The mystery leaf placed on my desk is superficially a green compound leaf, with three leaflets branching from the red center stem.  The red center stem continues to about half way throuh each leaflet were it transitions to a yellow center vein. The yellow veins subseuently branch into smaller and smaller veins off of the center vein. The leaflets are translucent with a waxy surface on the front side of the leaf; The back side of the leaf is a light green, with a matte finish. There is a golden yellow perimeter of the leaf that follows the asymmetric indentations of each leaflet. The yellow perimeter is periodically interupted by brown masses of damaged tissue, left behind by leaf minners. As the mass moves towards the outer perimeter of the leaflet, it grows thicker.
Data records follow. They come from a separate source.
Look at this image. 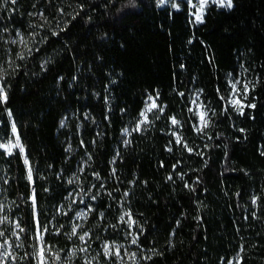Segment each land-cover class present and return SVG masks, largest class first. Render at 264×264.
Returning a JSON list of instances; mask_svg holds the SVG:
<instances>
[{
	"label": "trees",
	"instance_id": "1",
	"mask_svg": "<svg viewBox=\"0 0 264 264\" xmlns=\"http://www.w3.org/2000/svg\"><path fill=\"white\" fill-rule=\"evenodd\" d=\"M231 2L208 3L195 23L186 0L176 9L158 0H0L1 38H26L17 56L0 40V63L4 45L12 52L0 79V144L16 137L23 149L0 148V193L24 240L13 264H34L37 228L46 242L66 243L74 209L61 212L82 154L84 174L109 176L118 189L89 217L101 213L91 227L96 263L116 264L100 243L123 239L121 199L137 228L121 264H227L236 254L238 264H264V0ZM239 74L249 79L242 111L228 103ZM194 92L206 111L200 132ZM148 96L149 123L123 143Z\"/></svg>",
	"mask_w": 264,
	"mask_h": 264
},
{
	"label": "rangeland",
	"instance_id": "2",
	"mask_svg": "<svg viewBox=\"0 0 264 264\" xmlns=\"http://www.w3.org/2000/svg\"><path fill=\"white\" fill-rule=\"evenodd\" d=\"M160 5H169L172 8H178V0H158ZM13 3L12 0H9ZM189 13L193 22L198 23L202 20L205 7L208 3H214L218 6L229 8L228 0H186ZM203 8L201 9V4ZM232 5V2L230 0ZM31 17L40 20L41 12H32ZM199 17V19H197ZM30 35V33L28 34ZM3 42L15 46V56L21 55L25 50V36L16 31L11 38H1ZM8 43L5 46V63H0V79L4 72V64L12 62L10 46ZM235 86V87H234ZM249 79L243 74L229 80V96L228 103L235 110L242 111L247 105ZM153 104L155 107H153ZM156 108V103L153 97L148 96L145 99L143 109L134 125L126 127L122 130L121 136L123 143L128 141L129 135L132 131H138L144 128L149 123L150 113ZM190 109L196 116L195 130L200 132L206 125V111L201 104L198 94H192L190 101ZM203 117V119H201ZM172 125V136L176 142H180V135L178 132L179 126L177 122ZM0 148L6 152H10L14 148L21 150L19 142L16 137L11 141L0 144ZM66 149L69 150V155H73L77 148L71 145L67 140ZM23 152V151H22ZM28 168V162L26 163ZM89 166L88 157L86 154L75 159L73 171L71 172L68 182L71 188L65 197L63 206L65 210L73 208L74 212L70 220L66 223L67 231L65 232L66 243L63 246L52 245L46 242L44 238V230L37 228L33 234L29 236V243L32 249L34 264H53L52 258L57 260L56 264H98L95 261V248L92 244L93 238L91 227L98 226L101 213L98 212L96 219L89 220L90 214L95 211L96 202L103 194L108 193L110 196L116 197L113 193L118 192V189L109 190L110 180L109 176L102 177L97 173L90 172L89 176L84 174L86 168ZM88 173V172H87ZM112 173V172H110ZM111 191V192H109ZM121 199L116 202V221L120 225L121 241L103 240L100 243L101 253L105 259L113 257L116 264H121L125 258L126 243L129 245L135 243L136 231L134 221L127 210L121 203ZM83 237V239H81ZM22 228L16 215L13 214V209L10 202L3 198L0 193V264H13L14 260L19 257L23 245ZM239 255H234L227 264H238Z\"/></svg>",
	"mask_w": 264,
	"mask_h": 264
},
{
	"label": "snow or ice",
	"instance_id": "3",
	"mask_svg": "<svg viewBox=\"0 0 264 264\" xmlns=\"http://www.w3.org/2000/svg\"><path fill=\"white\" fill-rule=\"evenodd\" d=\"M13 3H15V0H12ZM228 7H231V3L230 0H228ZM203 8V3L201 4V9ZM197 19H199V17H197ZM235 87V86H234ZM0 99H3L6 101L7 97L6 95H4V90L2 88H0ZM153 107H155V105L153 104ZM201 119H203V117H201ZM173 123L175 124L176 121L173 120ZM13 131L15 132V128H13ZM179 142V141H178ZM21 151H23V149L21 148ZM25 163H27V161H25ZM29 178H31V174H29ZM81 239H83V237H81Z\"/></svg>",
	"mask_w": 264,
	"mask_h": 264
}]
</instances>
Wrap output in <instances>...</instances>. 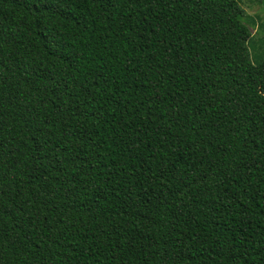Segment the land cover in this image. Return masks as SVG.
<instances>
[{
  "label": "trees",
  "instance_id": "trees-1",
  "mask_svg": "<svg viewBox=\"0 0 264 264\" xmlns=\"http://www.w3.org/2000/svg\"><path fill=\"white\" fill-rule=\"evenodd\" d=\"M240 1L0 0V264H264Z\"/></svg>",
  "mask_w": 264,
  "mask_h": 264
},
{
  "label": "rangeland",
  "instance_id": "rangeland-1",
  "mask_svg": "<svg viewBox=\"0 0 264 264\" xmlns=\"http://www.w3.org/2000/svg\"><path fill=\"white\" fill-rule=\"evenodd\" d=\"M239 7L249 31L247 49L250 57L255 58L264 51V0H242Z\"/></svg>",
  "mask_w": 264,
  "mask_h": 264
}]
</instances>
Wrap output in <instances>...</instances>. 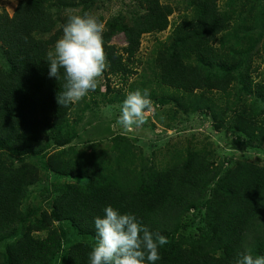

The brown tissue is most concentrated at the edge of the leaflet. There are small three dimentional circular orbs of brown mass that are sitting on the leaflets. These orbs are most likely the eggs left by the leaf minning moths. The eggs enter the upper layer off the leaf tissue and burrow until they exit the leaflet to become a new generation of leaf minnig moth. This narrative is shown in the brown tissue pattern: the brown tissue starts off thin at one point on the leaflet and grows until it reaches the edge.  The leaf minning pattern makes each leaff unique and can be used to distinguish one leaf from another.